Extracted data entries:

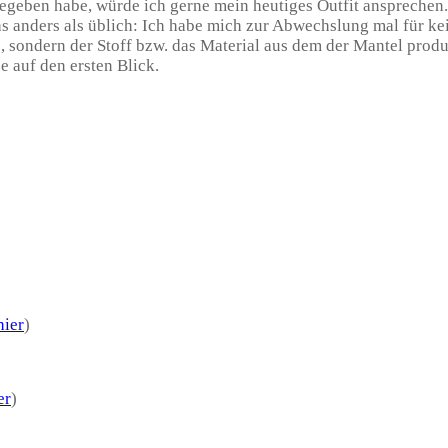
geben habe, würde ich gerne mein heutiges Outfit ansprechen.
 anders als üblich: Ich habe mich zur Abwechslung mal für ke
be, sondern der Stoff bzw. das Material aus dem der Mantel produ
e auf den ersten Blick.
hier
)
er
)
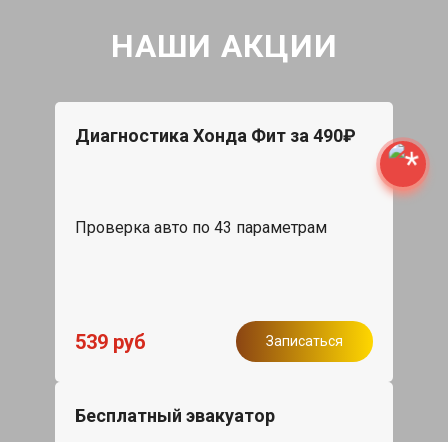
НАШИ АКЦИИ
Диагностика Хонда Фит за 490₽
Проверка авто по 43 параметрам
539 руб
Записаться
Бесплатный эвакуатор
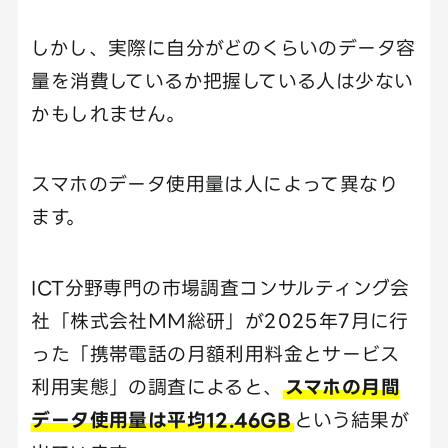
しかし、実際に自分がどのくらいのデータ容
量を消費しているか把握している人は少ない
かもしれません。
スマホのデータ使用量は人によって異なり
ます。
ICT分野専門の市場調査コンサルティング会
社「株式会社ＭＭ総研」が2025年7月に行
った「携帯電話の月額利用料金とサービス
利用実態」の調査によると、
スマホの月間
データ使用量は平均12.46GB
という結果が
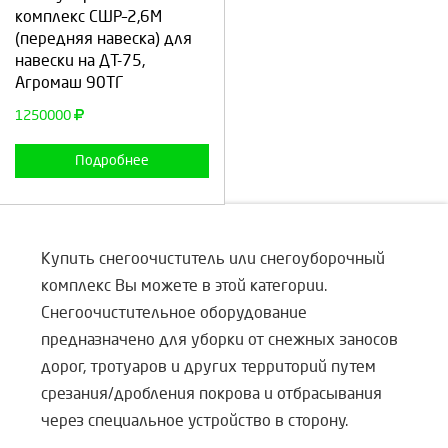
комплекс СШР–2,6М
(передняя навеска) для
Продолжить
Отмена
навески на ДТ-75,
Агромаш 90ТГ
1250000
Подробнее
Купить снегоочиститель или снегоуборочный
комплекс Вы можете в этой категории.
Снегоочистительное оборудование
предназначено для уборки от снежных заносов
дорог, тротуаров и других территорий путем
срезания/дробления покрова и отбрасывания
через специальное устройство в сторону.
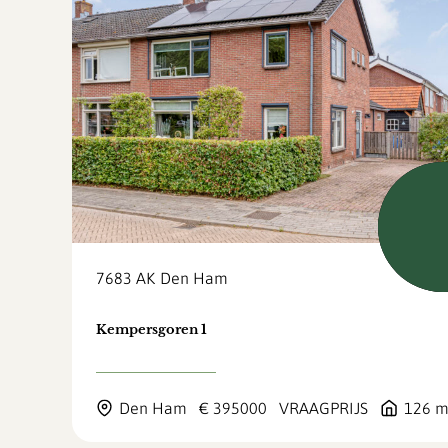
Beschi
7683 AK
Den Ham
Kempersgoren 1
Den Ham
€ 395000
VRAAGPRIJS
126 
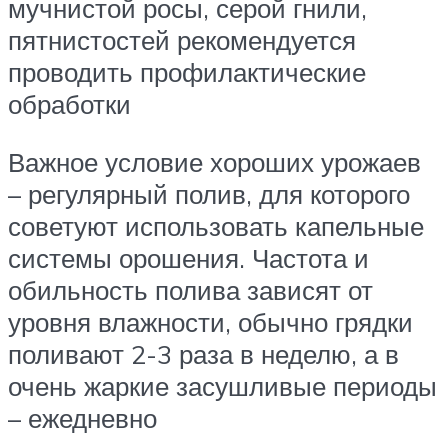
мучнистой росы, серой гнили,
пятнистостей рекомендуется
проводить профилактические
обработки
Важное условие хороших урожаев
– регулярный полив, для которого
советуют использовать капельные
системы орошения. Частота и
обильность полива зависят от
уровня влажности, обычно грядки
поливают 2-3 раза в неделю, а в
очень жаркие засушливые периоды
– ежедневно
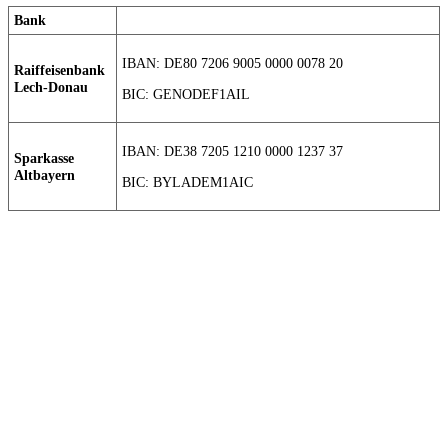
Bank
IBAN: DE80 7206 9005 0000 0078 20
Raiffeisenbank
Lech-Donau
BIC: GENODEF1AIL
IBAN: DE38 7205 1210 0000 1237 37
Sparkasse
Altbayern
BIC: BYLADEM1AIC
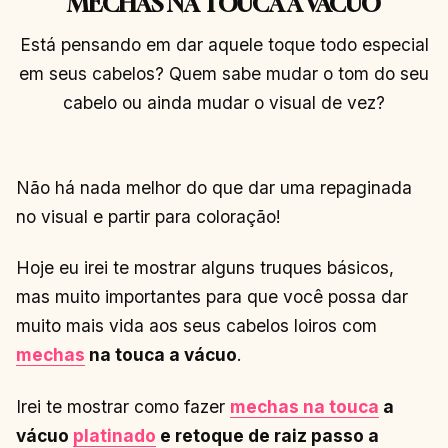
MECHAS NA TOUCA A VÁCUO
Está pensando em dar aquele toque todo especial
em seus cabelos? Quem sabe mudar o tom do seu
cabelo ou ainda mudar o visual de vez?
Não há nada melhor do que dar uma repaginada
no visual e partir para coloração!
Hoje eu irei te mostrar alguns truques básicos,
mas muito importantes para que você possa dar
muito mais vida aos seus cabelos loiros com
mechas
na touca a vácuo
.
Irei te mostrar como fazer
mechas na touca
a
vácuo
platinado
e retoque de raiz passo a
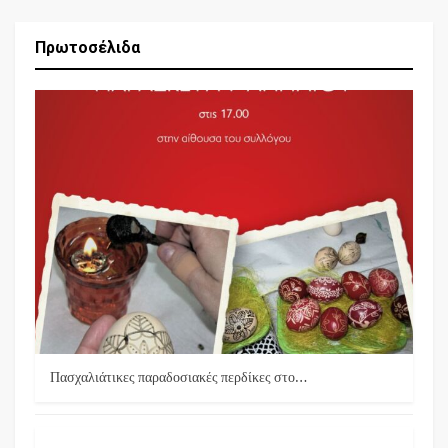
Πρωτοσέλιδα
Πασχαλιάτικες παραδοσιακές περδίκες στο…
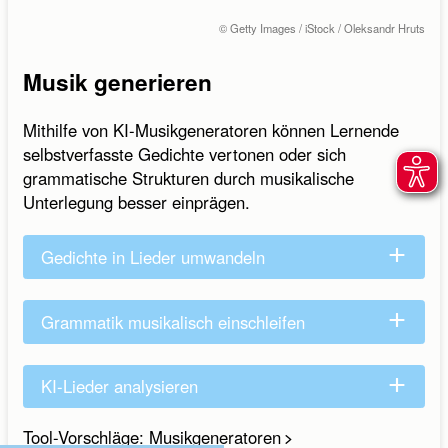
© Getty Images / iStock / Oleksandr Hruts
Musik generieren
Mithilfe von KI-Musikgeneratoren können Lernende
selbstverfasste Gedichte vertonen oder sich
grammatische Strukturen durch musikalische
Unterlegung besser einprägen.
Gedichte in Lieder umwandeln
Grammatik musikalisch einschleifen
KI-Lieder analysieren
Tool-Vorschläge: Musikgeneratoren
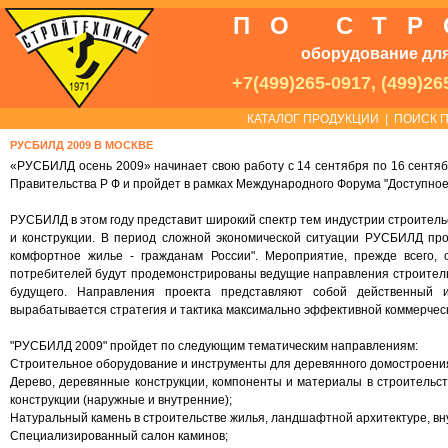
ПО СТ
оборудование для
+7(499)265-0917, (499)26
КАТАЛОГ ПРОДУКЦИИ
|
ПОИСК П
РУСБИЛД 2009 В МОСКВЕ
«РУСБИЛД осень 2009» начинает свою работу с 14 сентября по 16 сентяб
Правительства Р Ф и пройдет в рамках Международного Форума "Доступное
РУСБИЛД в этом году представит широкий спектр тем индустрии строитель
и конструкции. В период сложной экономической ситуации РУСБИЛД про
комфортное жилье - гражданам России". Мероприятие, прежде всего, 
потребителей будут продемонстрированы ведущие направления строитель
будущего. Направления проекта представляют собой действенный 
вырабатывается стратегия и тактика максимально эффективной коммерчес
"РУСБИЛД 2009" пройдет по следующим тематическим направлениям:
Строительное оборудование и инструменты для деревянного домостроени
Дерево, деревянные конструкции, компоненты и материалы в строительст
конструкции (наружные и внутренние);
Натуральный камень в строительстве жилья, ландшафтной архитектуре, в
Специализированный салон каминов;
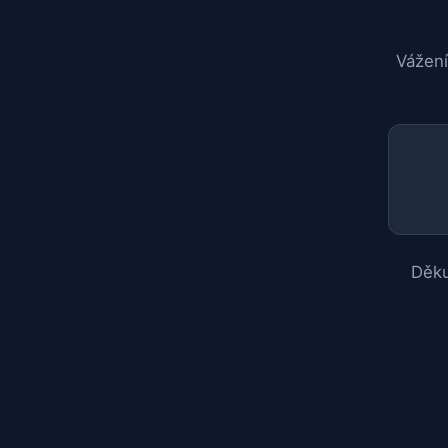
Vážení
Děku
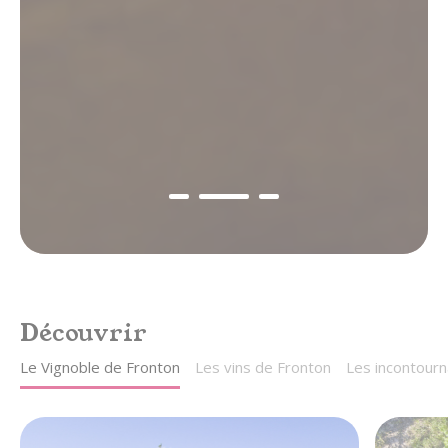
gastronomie & vins
au cœur du Sud-Ouest,
entre Toulouse et Montauban
Découvrir
Le Vignoble de Fronton
Les vins de Fronton
Les incontourn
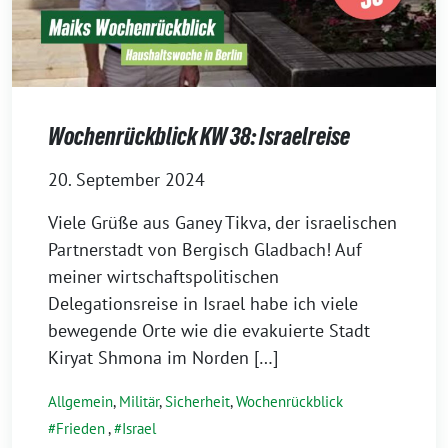
Wochenrückblick KW 38: Israelreise
20. September 2024
Viele Grüße aus Ganey Tikva, der israelischen
Partnerstadt von Bergisch Gladbach! Auf
meiner wirtschaftspolitischen
Delegationsreise in Israel habe ich viele
bewegende Orte wie die evakuierte Stadt
Kiryat Shmona im Norden […]
Allgemein
,
Militär
,
Sicherheit
,
Wochenrückblick
Frieden
,
Israel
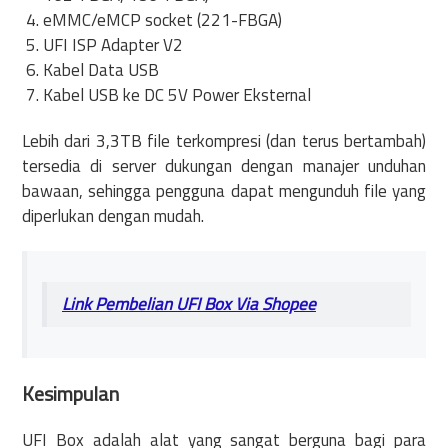
eMMC/eMCP socket (221-FBGA)
UFI ISP Adapter V2
Kabel Data USB
Kabel USB ke DC 5V Power Eksternal
Lebih dari 3,3TB file terkompresi (dan terus bertambah)
tersedia di server dukungan dengan manajer unduhan
bawaan, sehingga pengguna dapat mengunduh file yang
diperlukan dengan mudah.
Link Pembelian UFI Box Via Shopee
Kesimpulan
UFI Box adalah alat yang sangat berguna bagi para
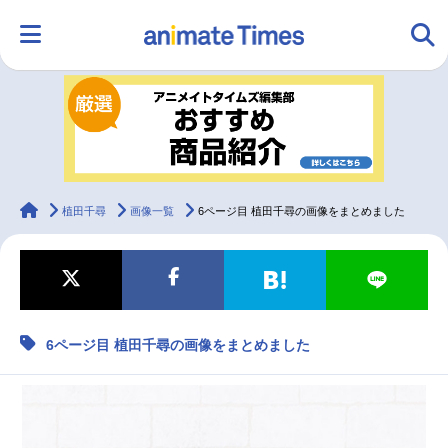
HOME
ランキング
アニメ
声優
ラジオ
みんなの声
グッズ
映画
animateTimes
植田千尋
画像一覧
6ページ目 植田千尋の画像をまとめました
マンガ・ラノベ
ゲーム・アプリ
音楽
コスプレ
6ページ目 植田千尋の画像をまとめました
2.5次元
配信・Vtuber
トレンド
無料マンガ
最新記事一覧
アニメ記事一覧
声優記事一覧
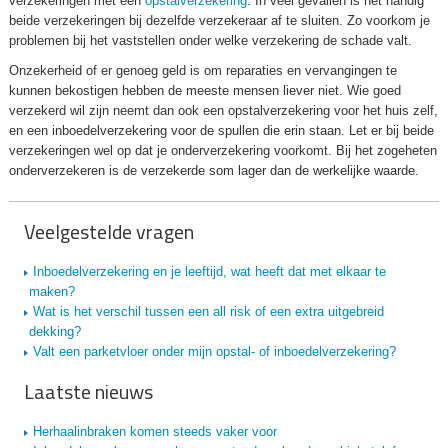
verzekeringen met een
opstalverzekering
. In veel gevallen is het handig
beide verzekeringen bij dezelfde verzekeraar af te sluiten. Zo voorkom je
problemen bij het vaststellen onder welke verzekering de schade valt.
Onzekerheid of er genoeg geld is om reparaties en vervangingen te
kunnen bekostigen hebben de meeste mensen liever niet. Wie goed
verzekerd wil zijn neemt dan ook een opstalverzekering voor het huis zelf,
en een inboedelverzekering voor de spullen die erin staan. Let er bij beide
verzekeringen wel op dat je onderverzekering voorkomt. Bij het zogeheten
onderverzekeren is de verzekerde som lager dan de werkelijke waarde.
Veelgestelde vragen
Inboedelverzekering en je leeftijd, wat heeft dat met elkaar te
maken?
Wat is het verschil tussen een all risk of een extra uitgebreid
dekking?
Valt een parketvloer onder mijn opstal- of inboedelverzekering?
Laatste nieuws
Herhaalinbraken komen steeds vaker voor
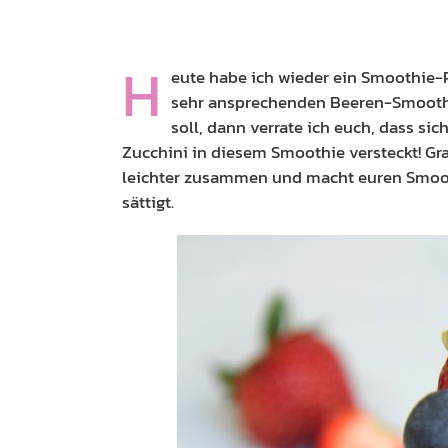
H
eute habe ich wieder ein Smoothie-R
sehr ansprechenden Beeren-Smoothie
soll, dann verrate ich euch, dass s
Zucchini in diesem Smoothie versteckt! G
leichter zusammen und macht euren Smooth
sättigt.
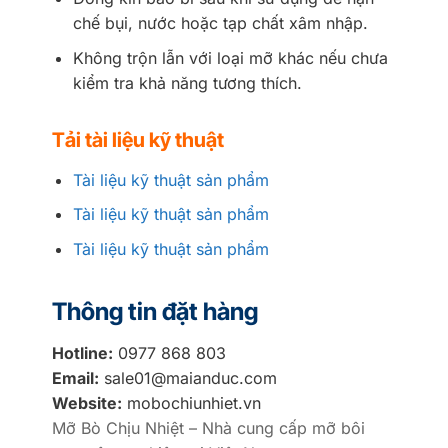
chế bụi, nước hoặc tạp chất xâm nhập.
Không trộn lẫn với loại mỡ khác nếu chưa
kiểm tra khả năng tương thích.
Tải tài liệu kỹ thuật
Tài liệu kỹ thuật sản phẩm
Tài liệu kỹ thuật sản phẩm
Tài liệu kỹ thuật sản phẩm
Thông tin đặt hàng
Hotline:
0977 868 803
Email:
sale01@maianduc.com
Website:
mobochiunhiet.vn
Mỡ Bò Chịu Nhiệt – Nhà cung cấp mỡ bôi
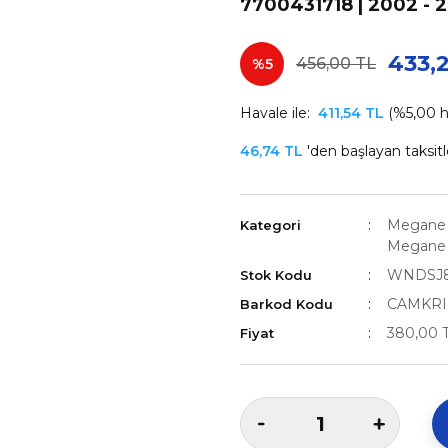
7700431718 | 2002 - 20
433,
456,00 TL
%5
Havale ile:
411,54 TL
(%5,00 ha
46,74 TL
'den başlayan taksitl
Megane 2
Kategori
Megane 
WNDSJ
Stok Kodu
CAMKR
Barkod Kodu
380,00 
Fiyat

### Required work
Although the records contain pictures, restate them word for word with those pictures left out.

### Task response
geben habe, würde ich gerne mein heutiges Outfit ansprechen.
 anders als üblich: Ich habe mich zur Abwechslung mal für ke
be, sondern der Stoff bzw. das Material aus dem der Mantel produ
e auf den ersten Blick.
hier
)
er
)
НАШИ АКЦИИ
Диагностика Хонда Фит за 490₽
Проверка авто по 43 параметрам
539 руб
Записаться
Бесплатный эвакуатор
しかし、実際に自分がどのくらいのデータ容
量を消費しているか把握している人は少ない
かもしれません。
スマホのデータ使用量は人によって異なり
ます。
ICT分野専門の市場調査コンサルティング会
社「株式会社ＭＭ総研」が2025年7月に行
った「携帯電話の月額利用料金とサービス
利用実態」の調査によると、
スマホの月間
データ使用量は平均12.46GB
という結果が
комплекс СШР–2,6М
(передняя навеска) для
Продолжить
Отмена
навески на ДТ-75,
Агромаш 90ТГ
1250000
Подробнее
Купить снегоочиститель или снегоуборочный
комплекс Вы можете в этой категории.
Снегоочистительное оборудование
предназначено для уборки от снежных заносов
дорог, тротуаров и других территорий путем
срезания/дробления покрова и отбрасывания
через специальное устройство в сторону.
Beschi
7683 AK
Den Ham
Kempersgoren 1
Den Ham
€ 395000
VRAAGPRIJS
126 
мучнистой росы, серой гнили,
пятнистостей рекомендуется
проводить профилактические
обработки
Важное условие хороших урожаев
– регулярный полив, для которого
советуют использовать капельные
системы орошения. Частота и
обильность полива зависят от
уровня влажности, обычно грядки
поливают 2-3 раза в неделю, а в
очень жаркие засушливые периоды
– ежедневно
Bank
IBAN: DE80 7206 9005 0000 0078 20
Raiffeisenbank
Lech-Donau
BIC: GENODEF1AIL
IBAN: DE38 7205 1210 0000 1237 37
Sparkasse
Altbayern
BIC: BYLADEM1AIC
MECHAS NA TOUCA A VÁCUO
Está pensando em dar aquele toque todo especial
em seus cabelos? Quem sabe mudar o tom do seu
cabelo ou ainda mudar o visual de vez?
Não há nada melhor do que dar uma repaginada
no visual e partir para coloração!
Hoje eu irei te mostrar alguns truques básicos,
mas muito importantes para que você possa dar
muito mais vida aos seus cabelos loiros com
mechas
na touca a vácuo
.
Irei te mostrar como fazer
mechas na touca
a
vácuo
platinado
e retoque de raiz passo a
Πρωτοσέλιδα
Πασχαλιάτικες παραδοσιακές περδίκες στο…
© Getty Images / iStock / Oleksandr Hruts
Musik generieren
Mithilfe von KI-Musikgeneratoren können Lernende
selbstverfasste Gedichte vertonen oder sich
grammatische Strukturen durch musikalische
Unterlegung besser einprägen.
Gedichte in Lieder umwandeln
Grammatik musikalisch einschleifen
KI-Lieder analysieren
Tool-Vorschläge: Musikgeneratoren
ПО СТ
оборудование для
+7(499)265-0917, (499)26
КАТАЛОГ ПРОДУКЦИИ
|
ПОИСК П
РУСБИЛД 2009 В МОСКВЕ
«РУСБИЛД осень 2009» начинает свою работу с 14 сентября по 16 сентяб
Правительства Р Ф и пройдет в рамках Международного Форума "Доступное
РУСБИЛД в этом году представит широкий спектр тем индустрии строитель
и конструкции. В период сложной экономической ситуации РУСБИЛД про
комфортное жилье - гражданам России". Мероприятие, прежде всего, 
потребителей будут продемонстрированы ведущие направления строитель
будущего. Направления проекта представляют собой действенный 
вырабатывается стратегия и тактика максимально эффективной коммерчес
"РУСБИЛД 2009" пройдет по следующим тематическим направлениям:
Строительное оборудование и инструменты для деревянного домостроени
Дерево, деревянные конструкции, компоненты и материалы в строительст
конструкции (наружные и внутренние);
Натуральный камень в строительстве жилья, ландшафтной архитектуре, в
Специализированный салон каминов;
Vážení
Děku
gastronomie & vins
au cœur du Sud-Ouest,
entre Toulouse et Montauban
Découvrir
Le Vignoble de Fronton
Les vins de Fronton
Les incontourn
Wochenrückblick KW 38: Israelreise
20. September 2024
Viele Grüße aus Ganey Tikva, der israelischen
Partnerstadt von Bergisch Gladbach! Auf
meiner wirtschaftspolitischen
Delegationsreise in Israel habe ich viele
bewegende Orte wie die evakuierte Stadt
Kiryat Shmona im Norden […]
Allgemein
,
Militär
,
Sicherheit
,
Wochenrückblick
Frieden
,
Israel
eMMC/eMCP socket (221-FBGA)
UFI ISP Adapter V2
Kabel Data USB
Kabel USB ke DC 5V Power Eksternal
Lebih dari 3,3TB file terkompresi (dan terus bertambah)
tersedia di server dukungan dengan manajer unduhan
bawaan, sehingga pengguna dapat mengunduh file yang
diperlukan dengan mudah.
Link Pembelian UFI Box Via Shopee
Kesimpulan
UFI Box adalah alat yang sangat berguna bagi para
HOME
ランキング
アニメ
声優
ラジオ
みんなの声
グッズ
映画
animateTimes
植田千尋
画像一覧
6ページ目 植田千尋の画像をまとめました
マンガ・ラノベ
ゲーム・アプリ
音楽
コスプレ
6ページ目 植田千尋の画像をまとめました
2.5次元
配信・Vtuber
トレンド
無料マンガ
最新記事一覧
アニメ記事一覧
声優記事一覧
verzekeringen met een
opstalverzekering
. In veel gevallen is het handig
beide verzekeringen bij dezelfde verzekeraar af te sluiten. Zo voorkom je
problemen bij het vaststellen onder welke verzekering de schade valt.
Onzekerheid of er genoeg geld is om reparaties en vervangingen te
kunnen bekostigen hebben de meeste mensen liever niet. Wie goed
verzekerd wil zijn neemt dan ook een opstalverzekering voor het huis zelf,
en een inboedelverzekering voor de spullen die erin staan. Let er bij beide
verzekeringen wel op dat je onderverzekering voorkomt. Bij het zogeheten
onderverzekeren is de verzekerde som lager dan de werkelijke waarde.
Veelgestelde vragen
Inboedelverzekering en je leeftijd, wat heeft dat met elkaar te
maken?
Wat is het verschil tussen een all risk of een extra uitgebreid
dekking?
Valt een parketvloer onder mijn opstal- of inboedelverzekering?
Laatste nieuws
Herhaalinbraken komen steeds vaker voor
H
eute habe ich wieder ein Smoothie-R
sehr ansprechenden Beeren-Smoothie
soll, dann verrate ich euch, dass s
Zucchini in diesem Smoothie versteckt! G
leichter zusammen und macht euren Smooth
sättigt.
chế bụi, nước hoặc tạp chất xâm nhập.
Không trộn lẫn với loại mỡ khác nếu chưa
kiểm tra khả năng tương thích.
Tải tài liệu kỹ thuật
Tài liệu kỹ thuật sản phẩm
Tài liệu kỹ thuật sản phẩm
Tài liệu kỹ thuật sản phẩm
Thông tin đặt hàng
Hotline:
0977 868 803
Email:
sale01@maianduc.com
Website:
mobochiunhiet.vn
Mỡ Bò Chịu Nhiệt – Nhà cung cấp mỡ bôi
7700431718 | 2002 - 20
433,
456,00 TL
%5
Havale ile:
411,54 TL
(%5,00 ha
46,74 TL
'den başlayan taksitl
Megane 2
Kategori
Megane 
WNDSJ
Stok Kodu
CAMKR
Barkod Kodu
380,00 
Fiyat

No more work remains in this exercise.